I have a dataframe with a column that has "Yes", "No" and "Maybe" values. Here is a sample of how the dataframe looks like for context (not actual data I'm working with as that's more sensitive):
State | City | Do you like the color Blue? | Yes | Maybe | No |
---|---|---|---|---|---|
Arizona | Phoenix | Yes | 1 | 0 | 0 |
Arizona | Phoenix | Yes | 1 | 0 | 0 |
Arizona | Phoenix | Maybe | 0 | 1 | 0 |
Arizona | Phoenix | No | 0 | 0 | 1 |
Arizona | Scottsdale | No | 0 | 0 | 1 |
Arizona | Scottsdale | Yes | 1 | 0 | 0 |
Arizona | Scottsdale | Maybe | 0 | 1 | 0 |
California | San Francisco | Yes | 1 | 0 | 0 |
California | San Francisco | No | 0 | 0 | 1 |
California | San Francisco | Maybe | 0 | 1 | 0 |
California | Los Angeles | Yes | 1 | 0 | 0 |
California | Los Angeles | Yes | 1 | 0 | 0 |
California | Los Angeles | No | 0 | 0 | 1 |
This is a two part question:
I would like to convert the "Yes" and "Maybe" in the "Do you like the color Blue?" column to equal 1 and the "No" to equal 0 (so categorical to numeric) and add it as a separate column.

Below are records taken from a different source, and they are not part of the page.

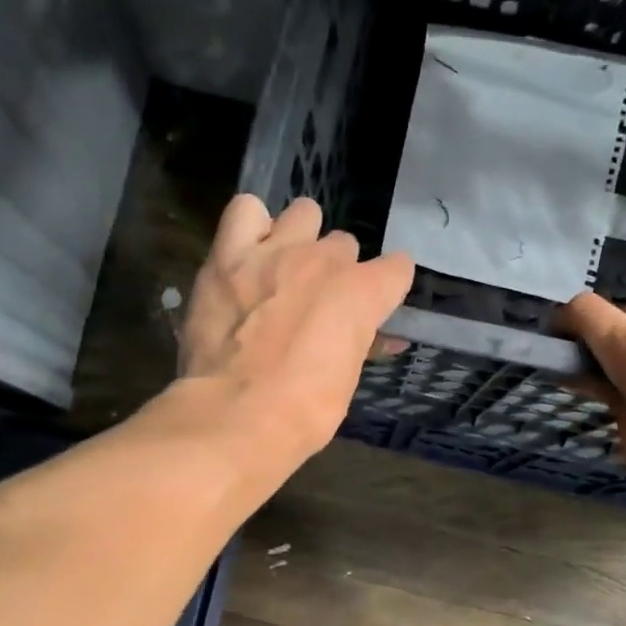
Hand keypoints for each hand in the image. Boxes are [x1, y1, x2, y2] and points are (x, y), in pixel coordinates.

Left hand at [180, 195, 413, 457]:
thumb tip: (380, 338)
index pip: (397, 269)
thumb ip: (361, 345)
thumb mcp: (346, 381)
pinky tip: (247, 255)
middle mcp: (324, 260)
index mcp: (361, 294)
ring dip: (300, 238)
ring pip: (303, 214)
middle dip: (336, 270)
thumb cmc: (303, 412)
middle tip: (317, 302)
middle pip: (343, 245)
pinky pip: (246, 211)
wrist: (237, 415)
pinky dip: (251, 227)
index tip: (375, 308)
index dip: (387, 289)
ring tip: (282, 269)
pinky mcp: (228, 255)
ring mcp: (275, 251)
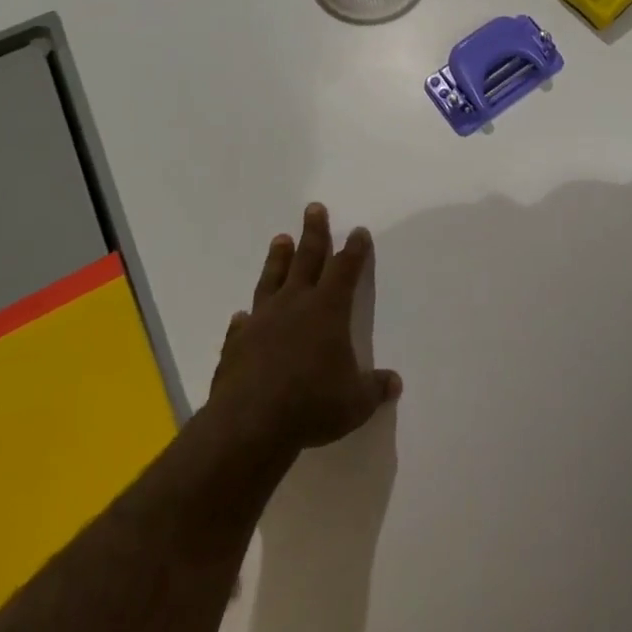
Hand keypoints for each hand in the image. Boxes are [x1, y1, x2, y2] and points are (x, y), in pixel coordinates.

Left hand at [207, 204, 401, 462]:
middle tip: (313, 208)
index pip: (345, 269)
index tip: (358, 231)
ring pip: (272, 280)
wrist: (249, 423)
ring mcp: (262, 322)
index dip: (354, 249)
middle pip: (307, 259)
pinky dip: (245, 318)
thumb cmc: (312, 404)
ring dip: (278, 259)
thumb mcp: (355, 401)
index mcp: (328, 309)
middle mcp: (295, 305)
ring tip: (280, 239)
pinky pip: (242, 325)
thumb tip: (395, 383)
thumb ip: (374, 388)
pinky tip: (241, 315)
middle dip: (314, 233)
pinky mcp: (236, 344)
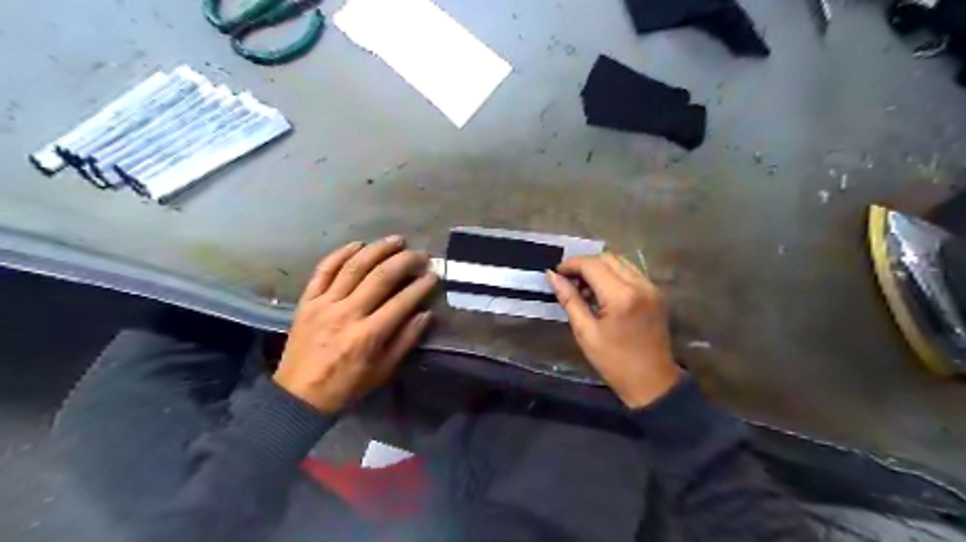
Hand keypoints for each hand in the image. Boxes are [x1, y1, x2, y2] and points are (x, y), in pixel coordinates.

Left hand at [272, 236, 436, 413]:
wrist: (298, 396)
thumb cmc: (347, 386)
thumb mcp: (383, 371)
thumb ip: (406, 341)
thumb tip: (425, 313)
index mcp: (368, 335)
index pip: (401, 302)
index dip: (421, 285)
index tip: (434, 275)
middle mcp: (346, 314)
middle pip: (380, 277)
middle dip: (405, 261)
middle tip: (420, 255)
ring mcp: (324, 304)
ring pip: (353, 267)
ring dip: (377, 249)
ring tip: (396, 241)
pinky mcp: (307, 301)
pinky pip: (323, 270)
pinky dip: (340, 254)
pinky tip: (358, 244)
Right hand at [546, 252, 682, 407]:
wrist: (652, 382)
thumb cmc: (614, 362)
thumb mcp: (585, 332)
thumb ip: (569, 299)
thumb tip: (552, 276)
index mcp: (621, 296)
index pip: (592, 265)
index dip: (571, 265)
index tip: (556, 273)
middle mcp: (640, 285)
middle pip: (608, 257)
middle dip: (585, 264)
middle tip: (569, 280)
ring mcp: (651, 287)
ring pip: (620, 262)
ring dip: (599, 267)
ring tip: (584, 287)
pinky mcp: (656, 293)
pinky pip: (631, 272)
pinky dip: (613, 274)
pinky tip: (602, 292)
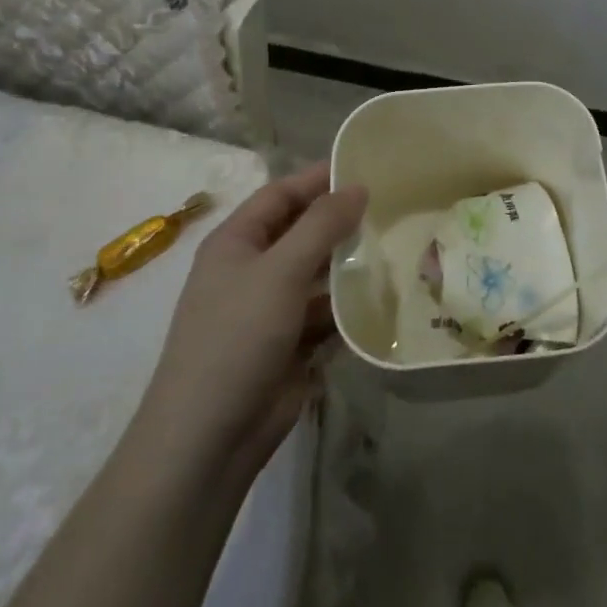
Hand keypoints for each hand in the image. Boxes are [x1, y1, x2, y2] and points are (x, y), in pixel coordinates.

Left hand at [134, 163, 366, 479]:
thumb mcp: (281, 270)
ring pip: (318, 275)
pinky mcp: (290, 345)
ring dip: (351, 264)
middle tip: (393, 207)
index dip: (319, 178)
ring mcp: (271, 310)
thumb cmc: (237, 337)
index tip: (366, 167)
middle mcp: (252, 270)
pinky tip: (387, 297)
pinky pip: (327, 315)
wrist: (208, 439)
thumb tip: (357, 186)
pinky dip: (351, 307)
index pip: (281, 194)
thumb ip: (322, 225)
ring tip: (399, 247)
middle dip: (341, 221)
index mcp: (236, 243)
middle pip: (302, 232)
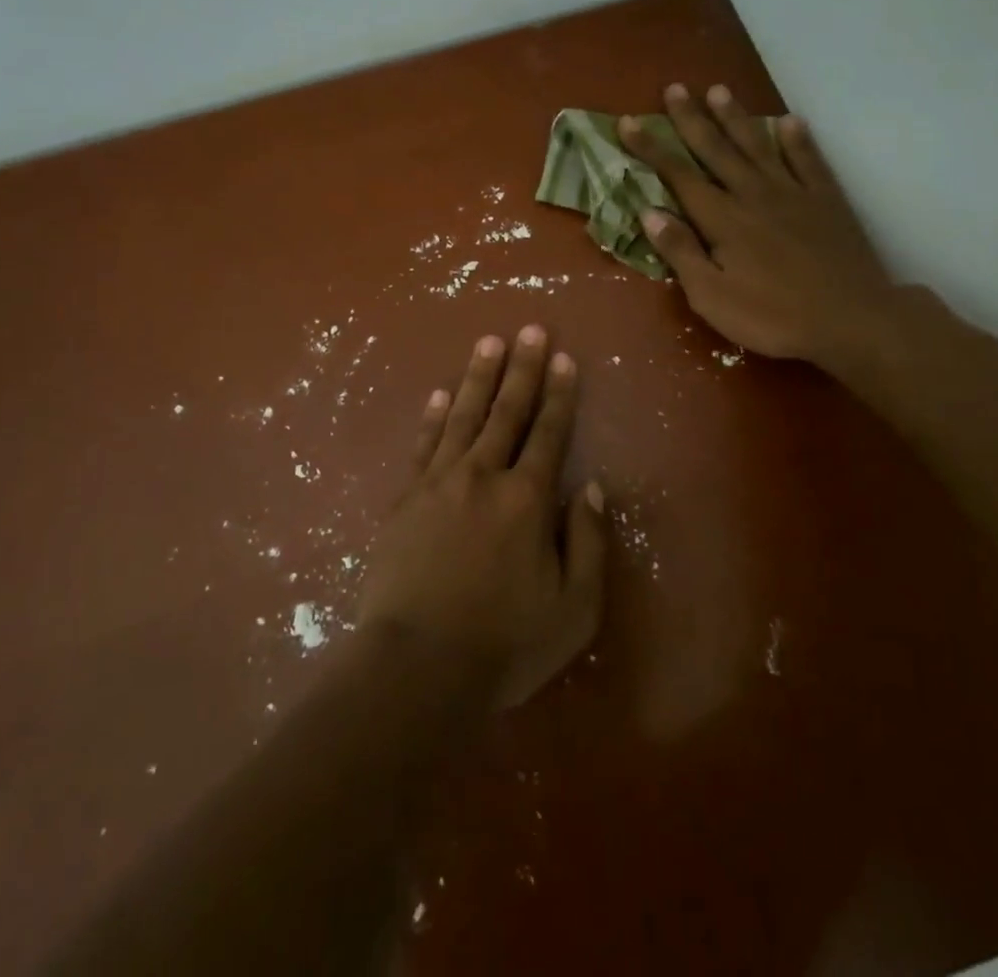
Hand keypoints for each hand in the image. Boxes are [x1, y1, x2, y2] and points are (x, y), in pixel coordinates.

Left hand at [357, 326, 606, 708]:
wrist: (416, 667)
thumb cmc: (503, 644)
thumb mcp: (574, 610)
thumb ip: (589, 543)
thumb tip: (593, 488)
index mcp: (527, 500)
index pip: (549, 433)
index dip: (559, 394)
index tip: (565, 358)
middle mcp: (484, 476)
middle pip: (506, 411)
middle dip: (523, 368)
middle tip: (531, 328)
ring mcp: (439, 483)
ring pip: (463, 416)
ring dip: (478, 377)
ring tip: (489, 342)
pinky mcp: (405, 499)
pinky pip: (422, 445)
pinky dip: (432, 416)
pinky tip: (438, 394)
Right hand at [618, 84, 902, 373]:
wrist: (850, 319)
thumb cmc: (773, 317)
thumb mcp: (712, 297)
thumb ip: (681, 253)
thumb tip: (649, 212)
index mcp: (722, 220)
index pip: (678, 175)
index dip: (651, 148)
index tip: (628, 121)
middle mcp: (753, 194)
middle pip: (716, 150)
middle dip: (691, 119)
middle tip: (675, 88)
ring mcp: (793, 193)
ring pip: (758, 146)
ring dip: (736, 118)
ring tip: (720, 90)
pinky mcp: (827, 200)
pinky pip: (809, 161)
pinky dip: (798, 140)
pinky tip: (790, 121)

I want to also make between states statistical comparisons as well (e.g. proportion of those who said "No" in California versus in Arizona). I was thinking of subsetting the data set by state and then making the comparisons, but the data set I'm working with has about 15 states. Is there a faster/more efficient way to do so?